# Transmission Flush



## scoobydoo55 (May 21, 2006)

i own a 2001 Nissan Altima GXE, i bought it around may 05
i have serviced it regularly (plugs, filters,etc.) . i also had to replace the radiator so therefore all the transmission fluid came out (i think) . The car isn't giving me transmission problems but do u think i should have the filter changed and the transmission flushed just for the sake of it. i know u guys are real smart so thanx in advance


----------



## Darktide (Jul 29, 2004)

1) The Tranny Filter is not a servicable part

2) Just drain the fluid out the large plug in the tranny pan. The normal recommended process would be to drain it once. Refill, around 500 or a few weeks later drain it again and that gets most of the fluid taken care of. Just don't be a fool like myself and take the pan off.

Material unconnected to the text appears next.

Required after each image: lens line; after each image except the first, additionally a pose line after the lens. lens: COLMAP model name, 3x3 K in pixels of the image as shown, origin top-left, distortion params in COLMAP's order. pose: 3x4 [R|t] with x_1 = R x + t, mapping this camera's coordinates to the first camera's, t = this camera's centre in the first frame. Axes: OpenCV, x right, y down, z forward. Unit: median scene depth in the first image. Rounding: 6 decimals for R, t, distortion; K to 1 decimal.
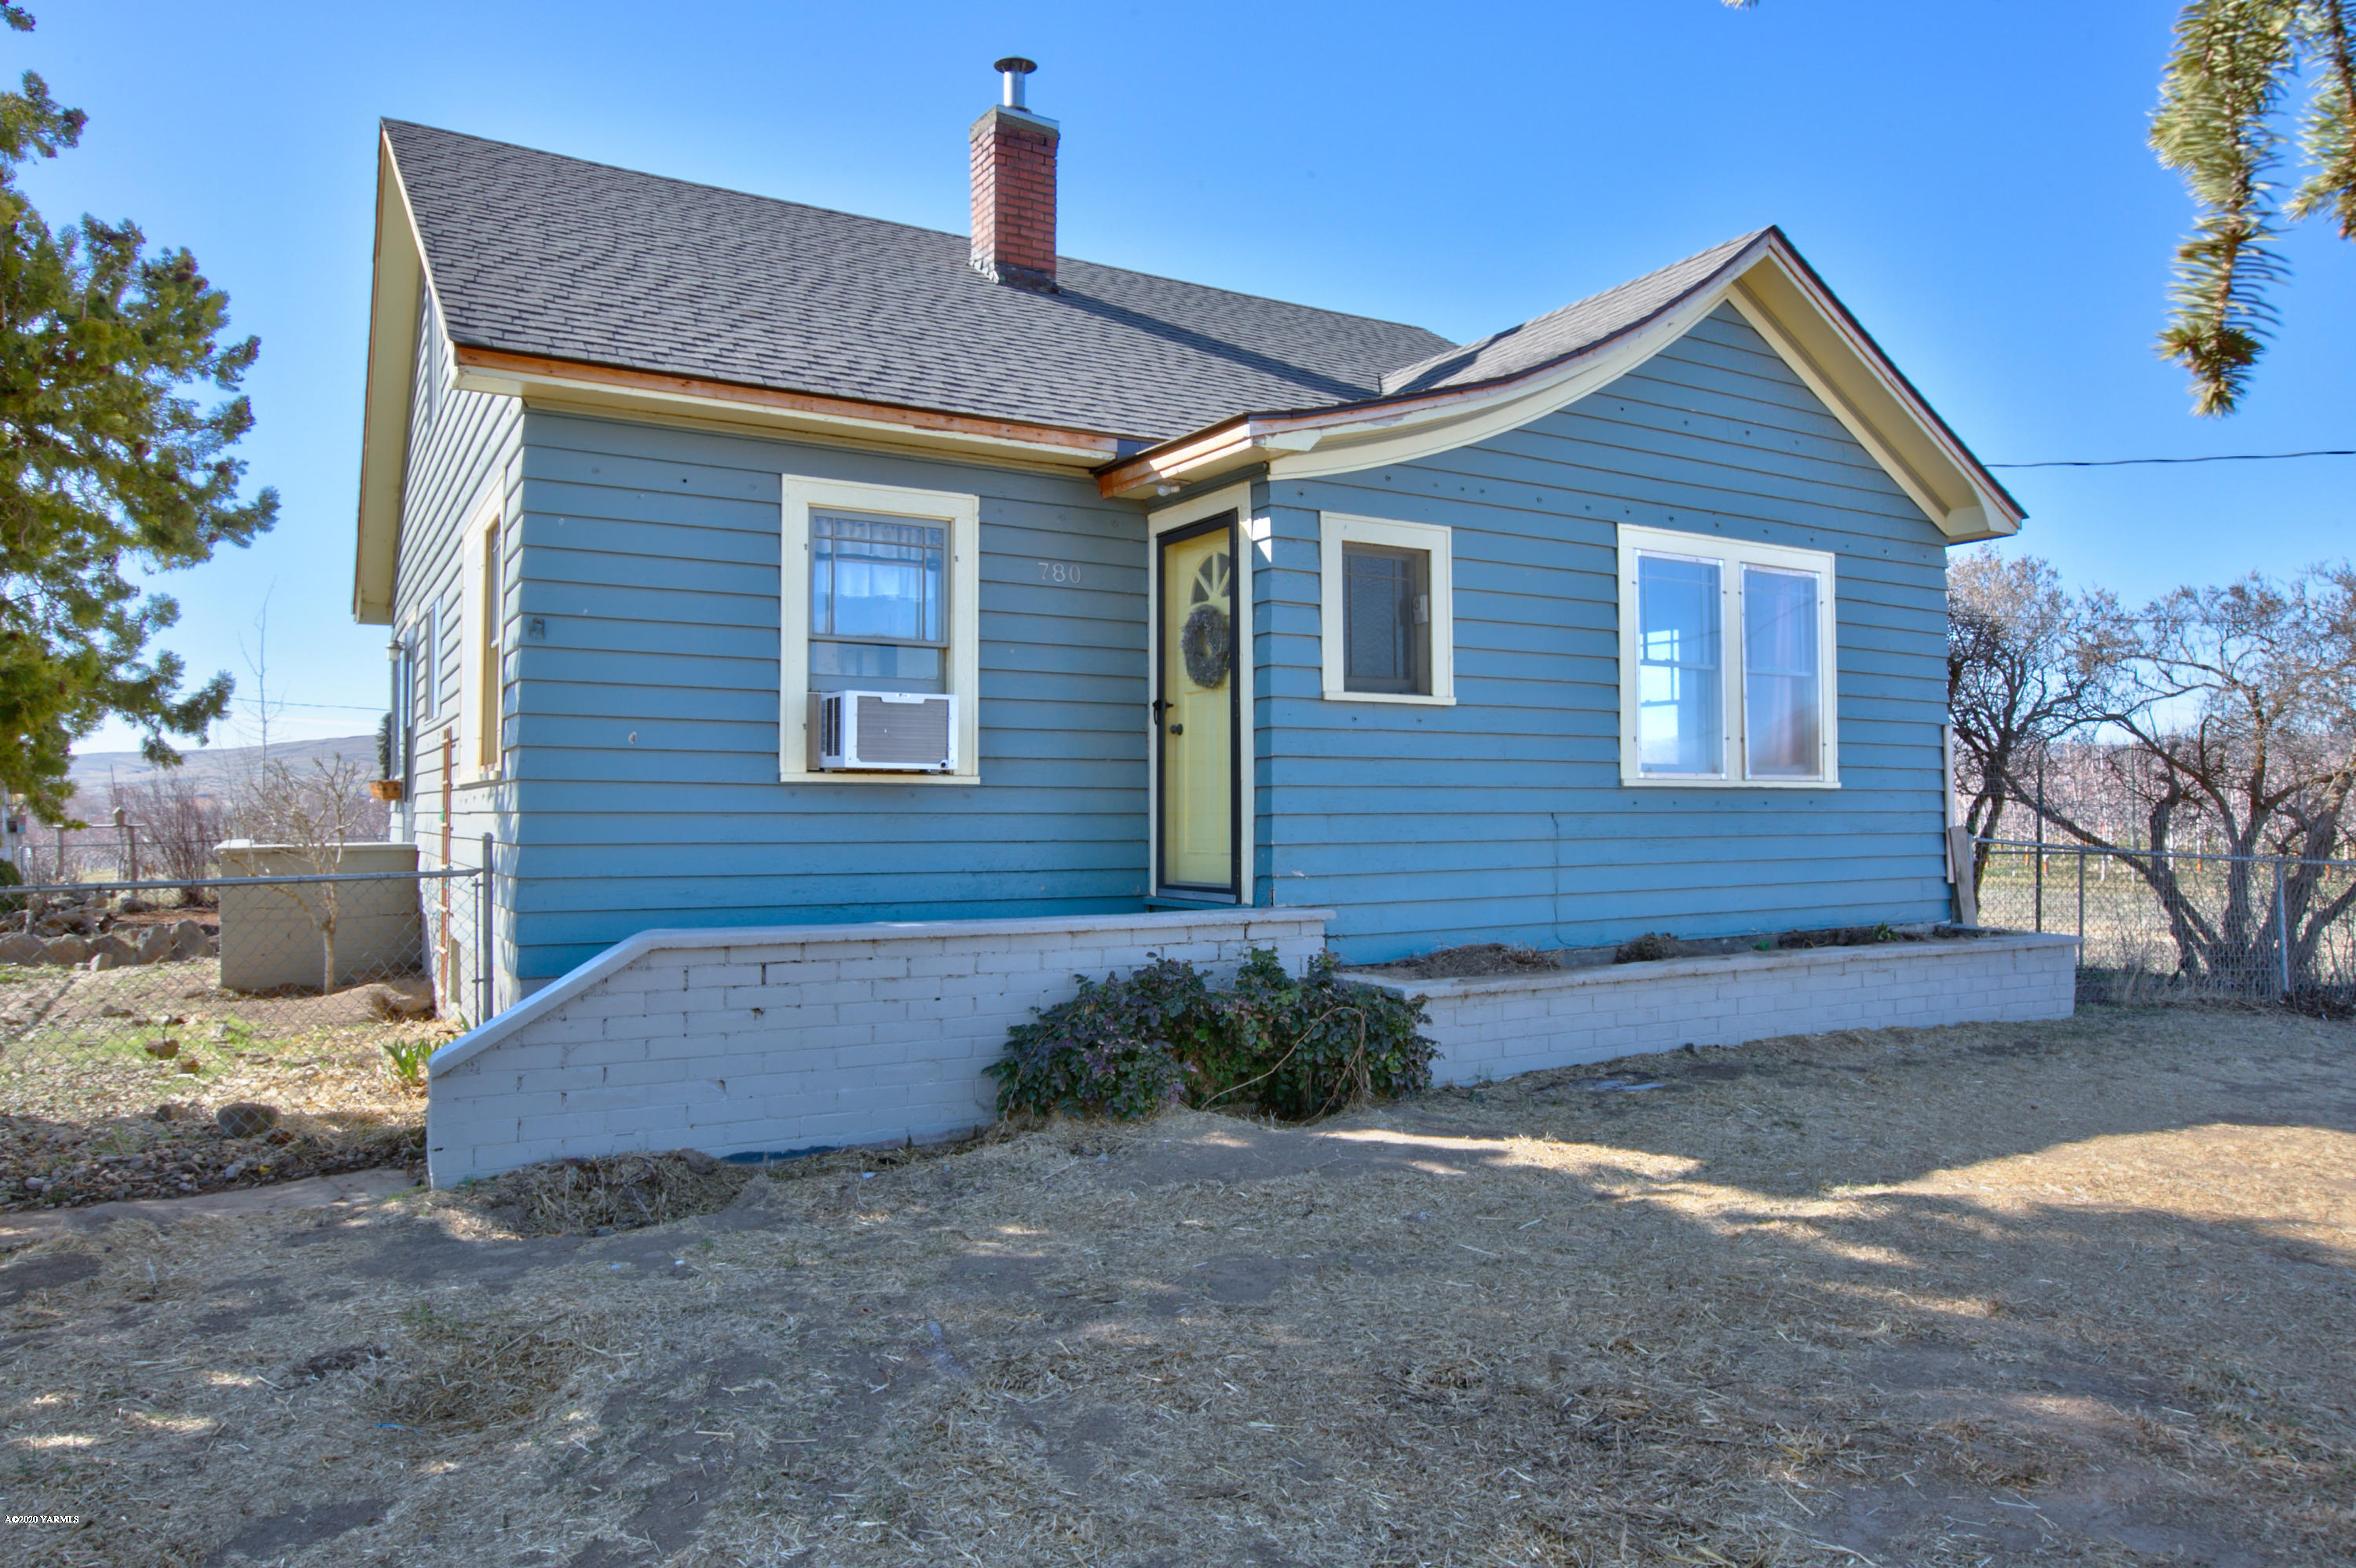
lens RADIAL K [[1532.5, 0, 1178.0], [0, 1532.5, 784.0], [0, 0, 1]] dist [-0.080172, 0.111724]
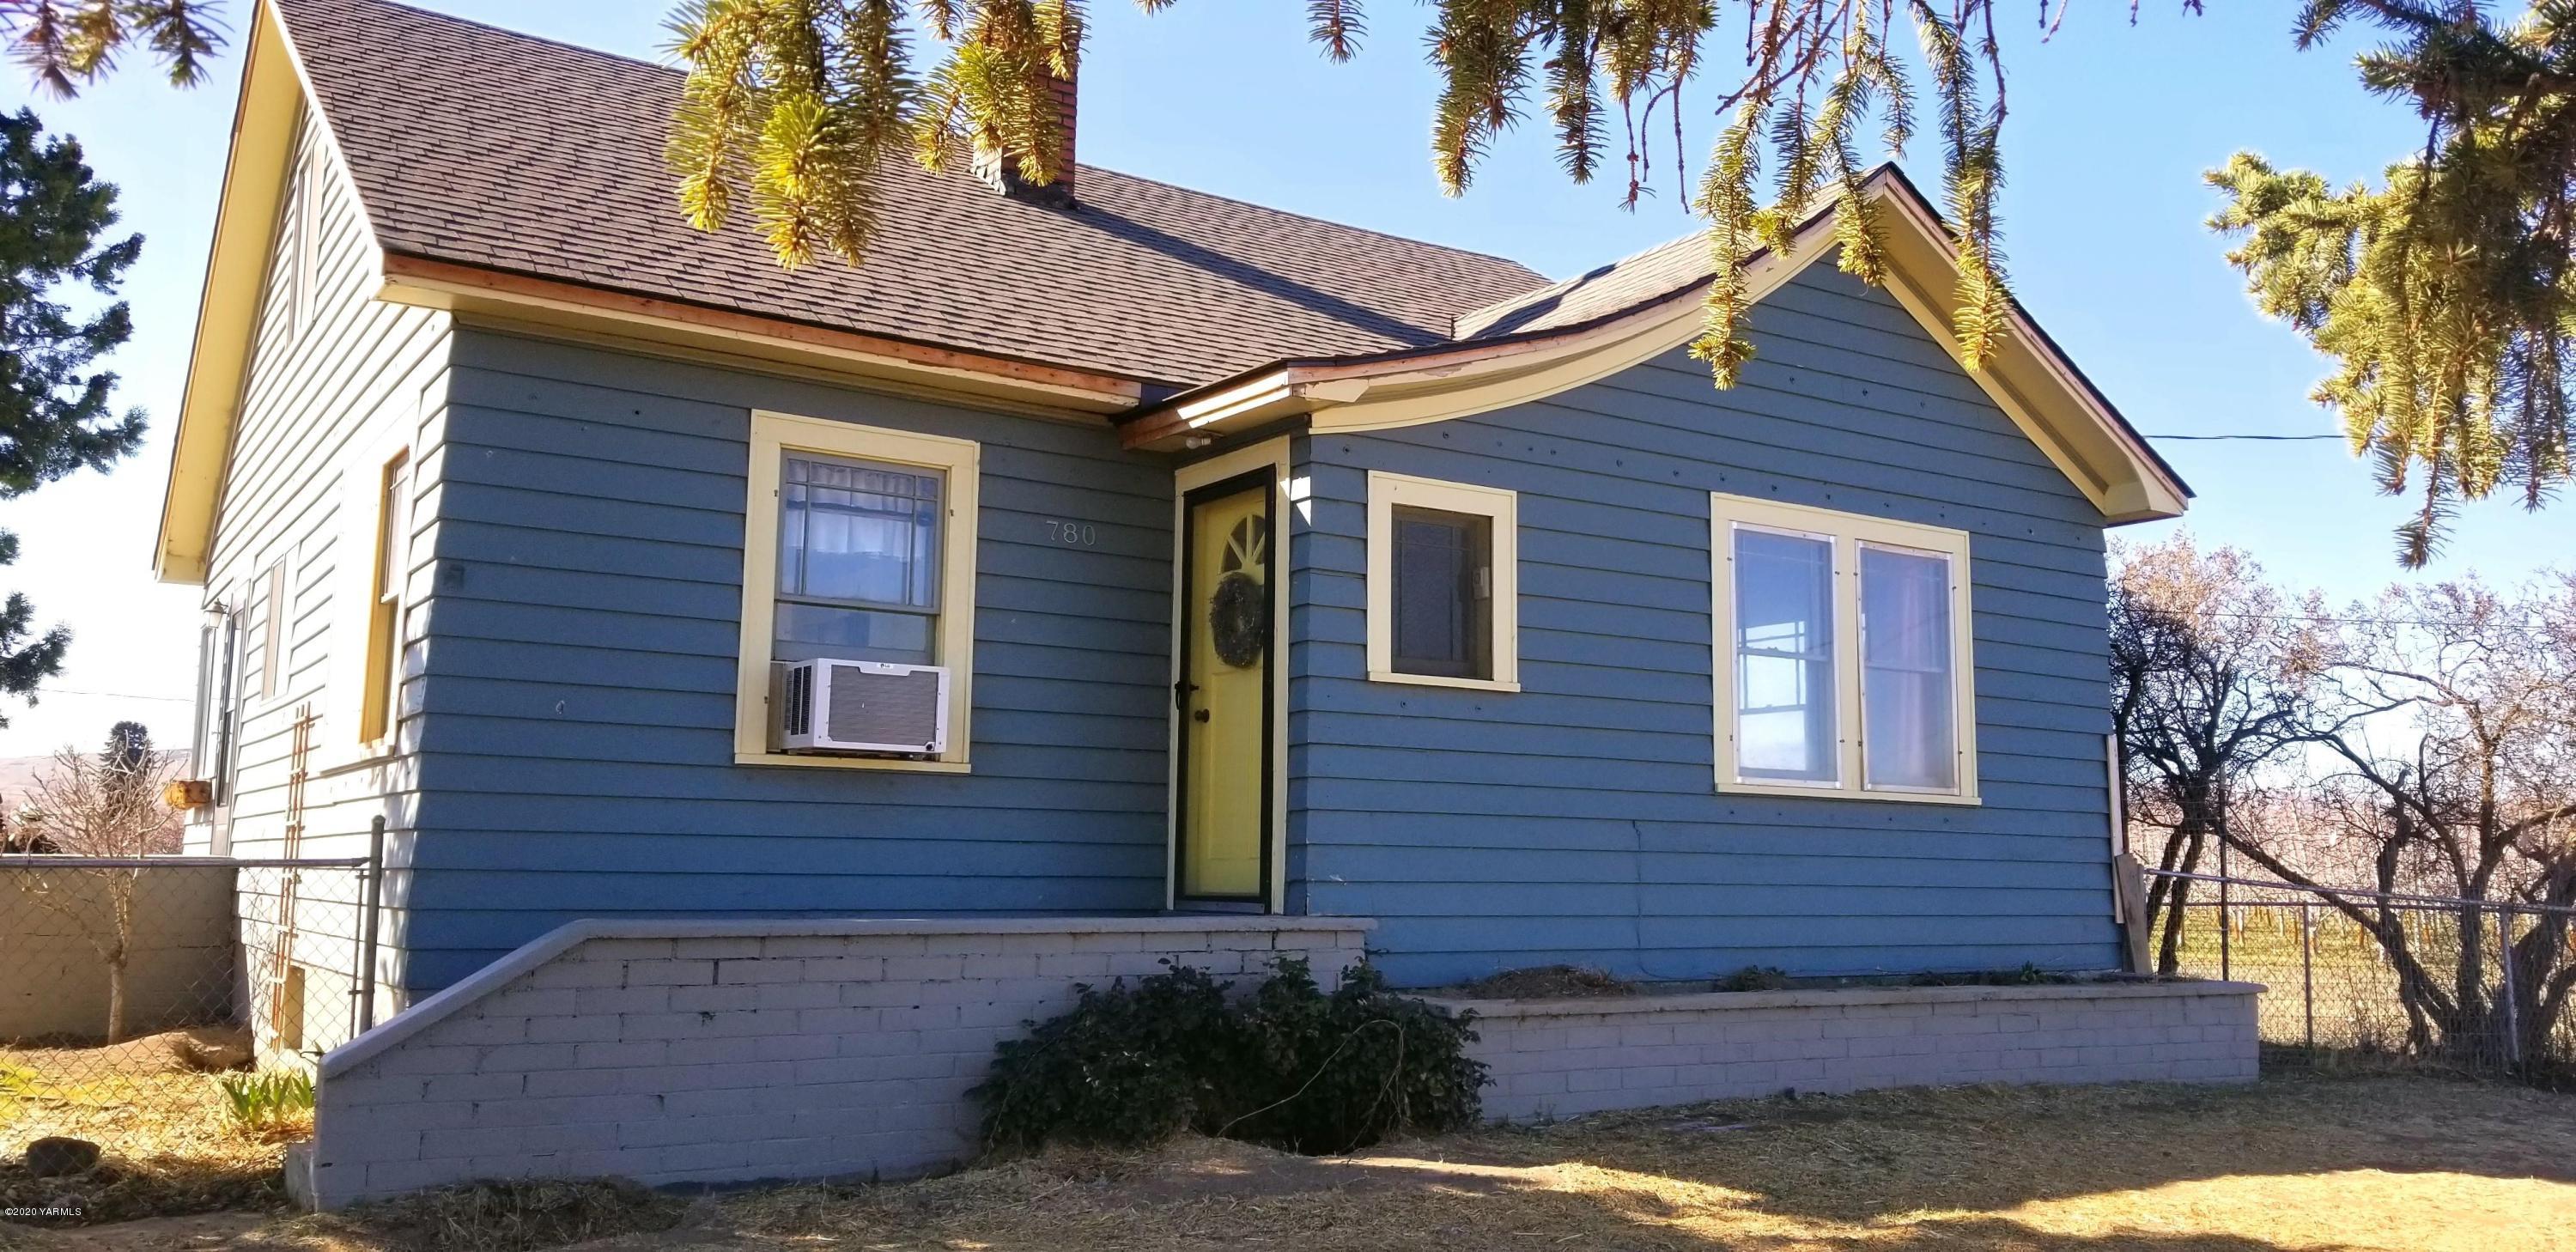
lens RADIAL K [[2043.6, 0, 1352.6], [0, 2043.6, 629.0], [0, 0, 1]] dist [0.041975, -0.098425]
pose [[0.997761, 0.021050, 0.063474, 0.010136], [-0.014351, 0.994451, -0.104215, 0.036203], [-0.065316, 0.103071, 0.992527, -0.163378]]
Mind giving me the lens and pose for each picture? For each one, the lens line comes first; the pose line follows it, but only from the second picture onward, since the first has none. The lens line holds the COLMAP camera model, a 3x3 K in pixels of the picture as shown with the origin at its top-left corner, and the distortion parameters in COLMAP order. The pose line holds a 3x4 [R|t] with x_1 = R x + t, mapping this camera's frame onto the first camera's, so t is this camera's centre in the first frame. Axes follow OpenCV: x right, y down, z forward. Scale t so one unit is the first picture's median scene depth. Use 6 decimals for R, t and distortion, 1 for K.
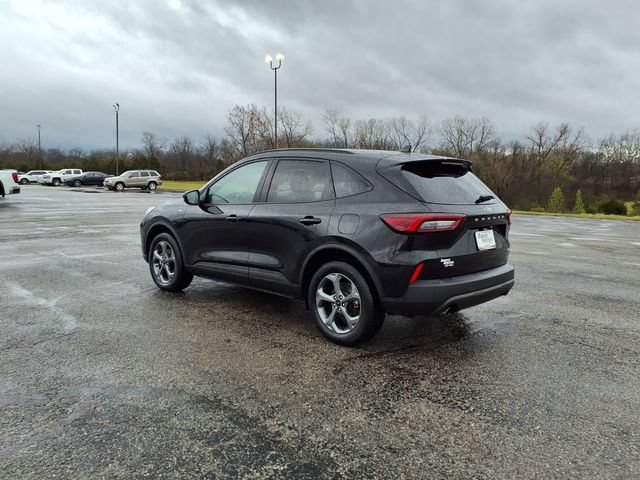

as for being worried about possible problems.... I wouldn't worry. And if you had the radiator replaced by a reputable garage they may have already replaced the fluid for you... but I don't think a flush is necessary unless you think something got in.

Darktide


----------



## scoobydoo55 (May 21, 2006)

i replaced the radiator myself but i remember having to put a few quarts of tranny fluid in because a lot had drained out of the trans cooler line
are u saying that the tranny filter cannot be replaced


----------



## Darktide (Jul 29, 2004)

I'm saying that it doesn't need to be. It is not a filter per se. It is a metal screen. You can buy it and replace it (though its not easy). But you don't have to. Just replacing the fluid will do the trick. As long as you don't think anything got in there (coolant would be a good one) you should be just fine. I wouldn't worry about it. But if you will worry anyway (like I would) just swap fluids like I described (drain once, refill, repeat in a few weeks or 1k miles). And you should be good to go. I chose not to read the forums before I attempted this and I ended up not being able to change the filter and I stripped a bolt thread out while putting the pan back on. All I ended up being able to do was change the gasket that didn't need to be changed and the fluid which did. So thats my 2 cents worth. If you have any more questions I'd be happy to help.

Darktide


----------



## scoobydoo55 (May 21, 2006)

thanks a lot , thats what i will do just swap fluid.


----------